An investigational device that delivers electrical impulses to the heart, thereby strengthening the force of each contraction, is showing promise in patients with heart failure, helping them to exercise more vigorously and promoting a greater sense of well-being, according to research presented today at the American College of Cardiology's 58th annual scientific session.

The FIX-HF-5 study found that cardiac contractility modulation (CCM) significantly improved peak ventilatory oxygen uptake (pVO2) and quality of life in patients with moderate-to-severe heart failure, when compared to the best available medical care. In patients with only moderate heart failure, CCM also improved anaerobic threshold, a new marker being tested as a gauge of treatment effectiveness.

"Cardiac contractility modulation shows great promise for the treatment of heart failure," said William T. Abraham, M.D., a professor of medicine, physiology, and cell biology and director of cardiovascular medicine at The Ohio State University in Columbus. "It has the potential to be a real breakthrough."

The CCM device - known as the Optimizer (Impulse Dynamics, Orangeburg, NY) -looks much like a pacemaker and, like that device, is implanted under the skin in the chest with wires threaded into the right side of the heart. Unlike a pacemaker, which controls the heart rate and rhythm, CCM delivers its electrical impulses precisely when the heart is recharging between beats and will not respond by contracting. Instead, the heart converts the electrical energy into a more forceful contraction the next time it beats.

For the study, researchers recruited 428 patients with NYHA class III or IV heart failure, an ejection fraction of ≤ 35 percent, and narrow QRS tracings on the electrocardiogram (which would rule out cardiac resynchronization).

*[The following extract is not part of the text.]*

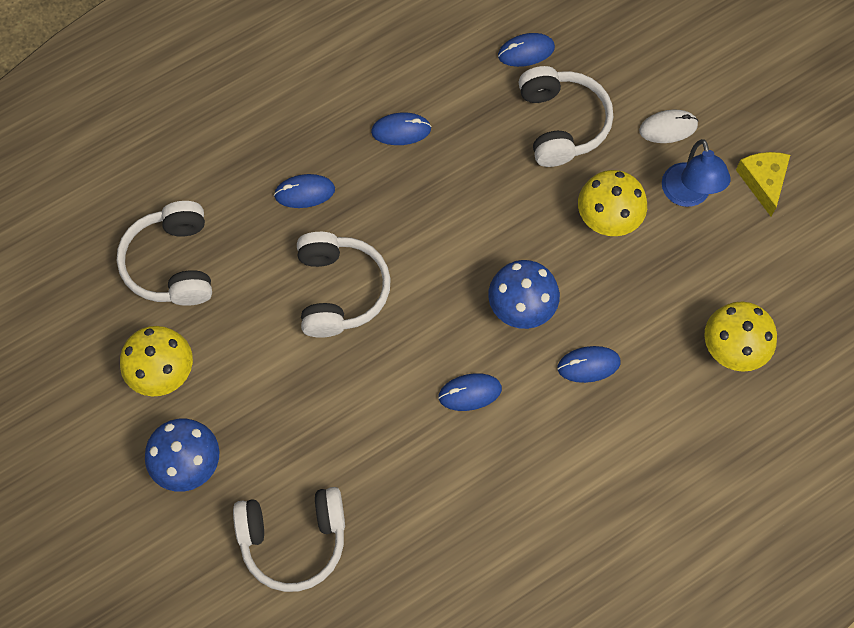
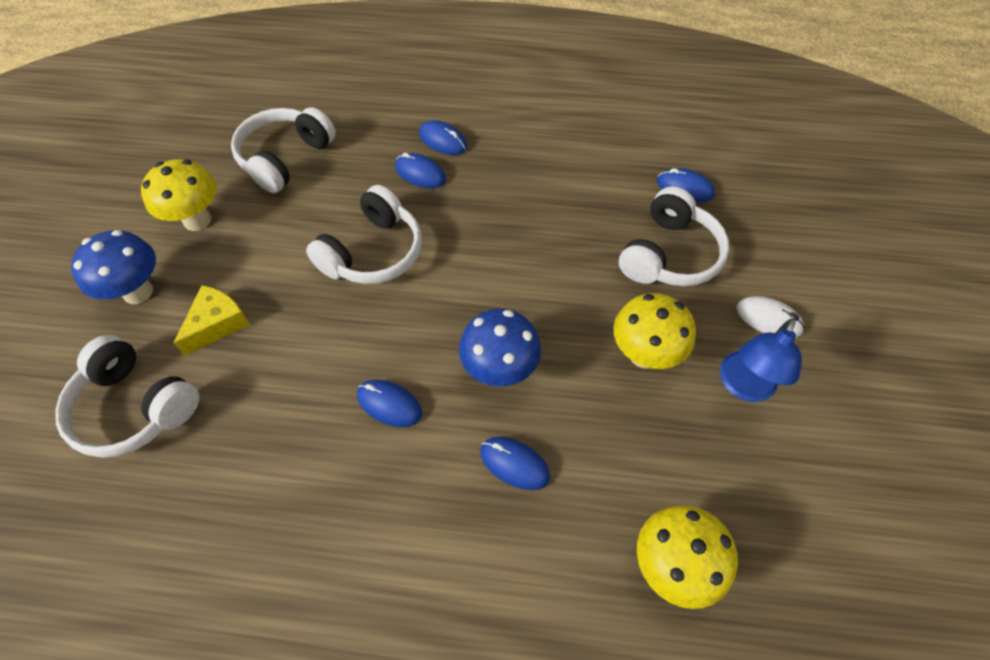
camera: 40 degrees right, 10 degrees down
blue mouse [371,112,431,145] -> blue mouse moved to [419,120,467,155]
yellow cheese [736,152,790,216] -> yellow cheese moved to [174,285,250,355]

Patients were randomly assigned to optimal medical therapy alone (213 patients) or CCM plus optimal medical therapy (215 patients). At baseline and six months after device implantation, researchers tested the effectiveness of CCM by having all patients exercise on a treadmill while wearing a mask that measures the air that is breathed in and out. The investigators evaluated both peak VO2, an indicator of maximum exercise capacity, and a new indicator, anaerobic threshold, which shows how vigorously a patient can exercise before running out of ready energy reserves and switching to a less efficient form of metabolism. Researchers also measured quality of life using the Minnesota Living with Heart Failure Questionnaire. With this questionnaire, a lower score indicates a better quality of life.

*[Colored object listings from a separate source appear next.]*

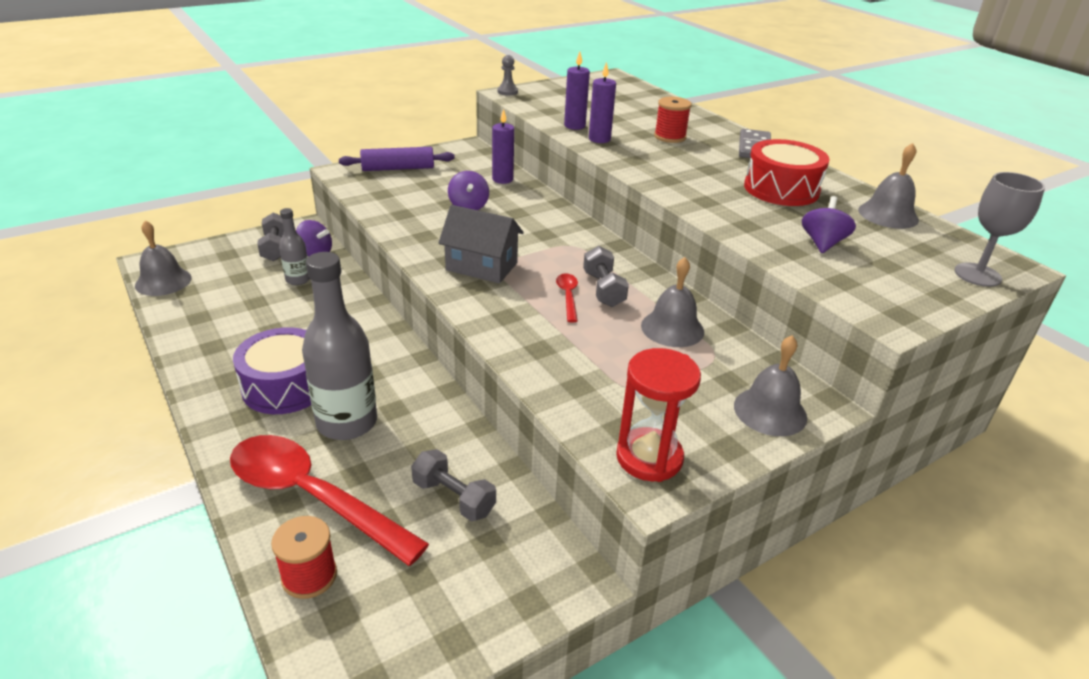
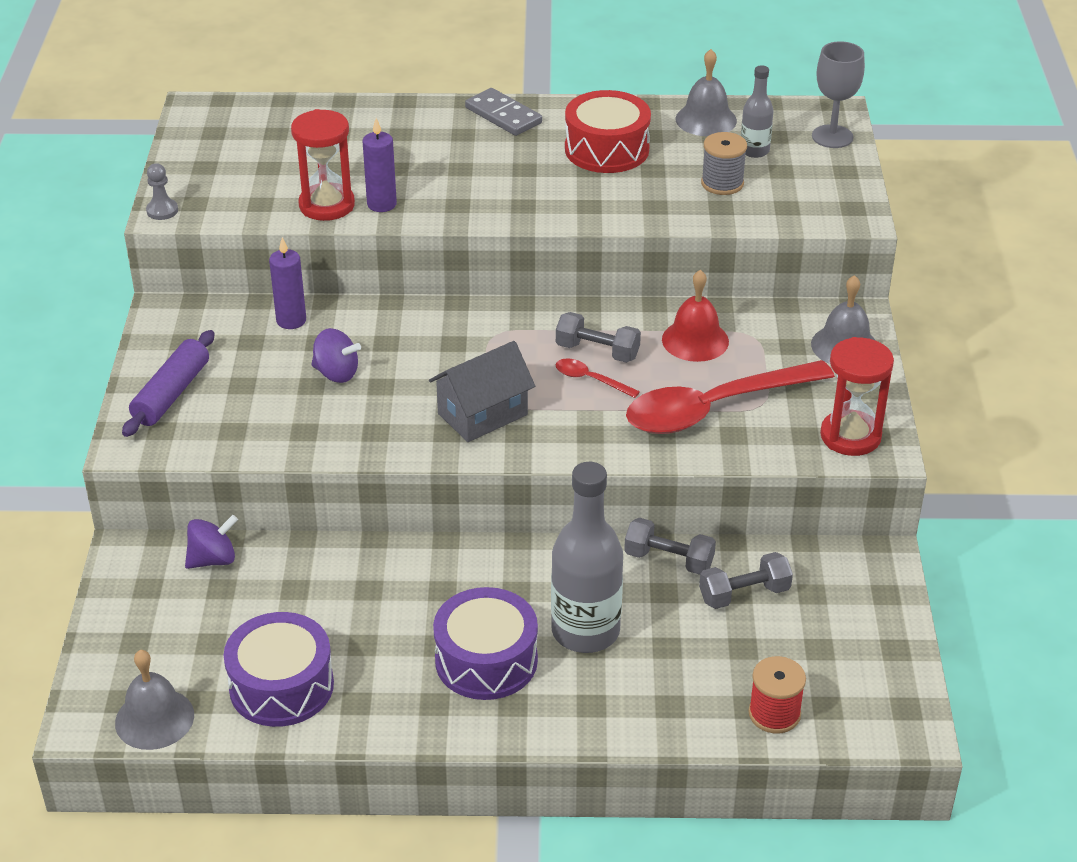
camera: 55 degrees left, 5 degrees up
red spoon [230,435,429,566] -> red spoon moved to [626,360,835,434]
grey dumbbell [257,212,284,261] -> grey dumbbell moved to [624,518,716,575]
grey bottle [279,208,310,285] -> grey bottle moved to [741,65,774,158]
purple candle [564,52,590,130] -> red hourglass [291,109,355,221]
grey bell [641,257,704,347] -> red bell [662,270,729,362]
red spool [654,97,692,143] -> none
purple spinning top [802,196,856,253] -> grey spool [701,132,747,195]
none -> purple drum [224,612,334,727]

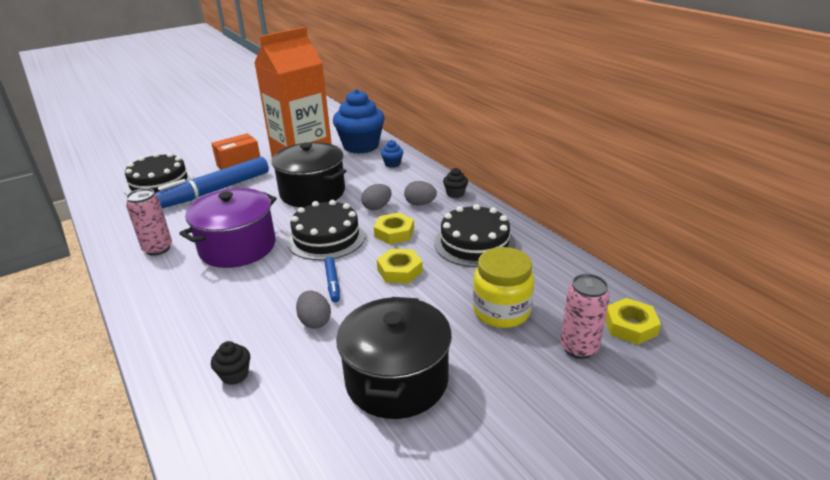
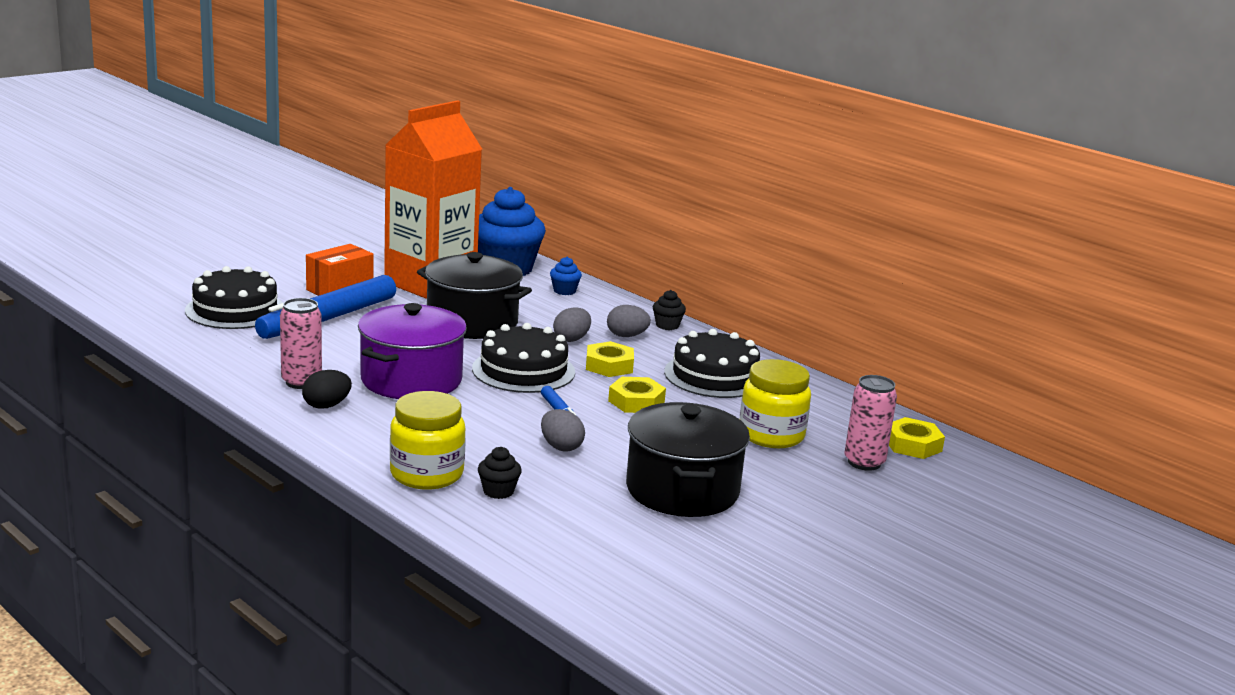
camera: 15 degrees left, 10 degrees down
none -> black egg [302,370,352,409]
none -> yellow jar [390,391,466,490]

At six months, safety was equally good in both groups, while Peak VO2 and quality of life were significantly better among patients treated with CCM, as compared to optimal medical therapy alone. Peak VO2 was better by 0.65 mL/kg/min, p = 0.024; and the quality of life score was 9.7 points lower, p<0.0001. There was no significant difference in anaerobic threshold.

However, when researchers analyzed data only for the 185 patients with moderate heart failure (NYHA class III) and an ejection fraction ≥ 25 percent, all three indicators improved significantly more in the CCM group (anaerobic threshold was better by 0.64 mL/kg/min, p = 0.03; pVO2 was better by 1.31 mL/kg/min, p = 0.001; and the quality of life score was lower by 10.8 points, p = 0.003).

"It may be that some people are too sick, or their heart is too damaged, to respond to CCM," Abraham said. "This study has provided us with important insight into the 'sweet spot,' where this therapy is most effective."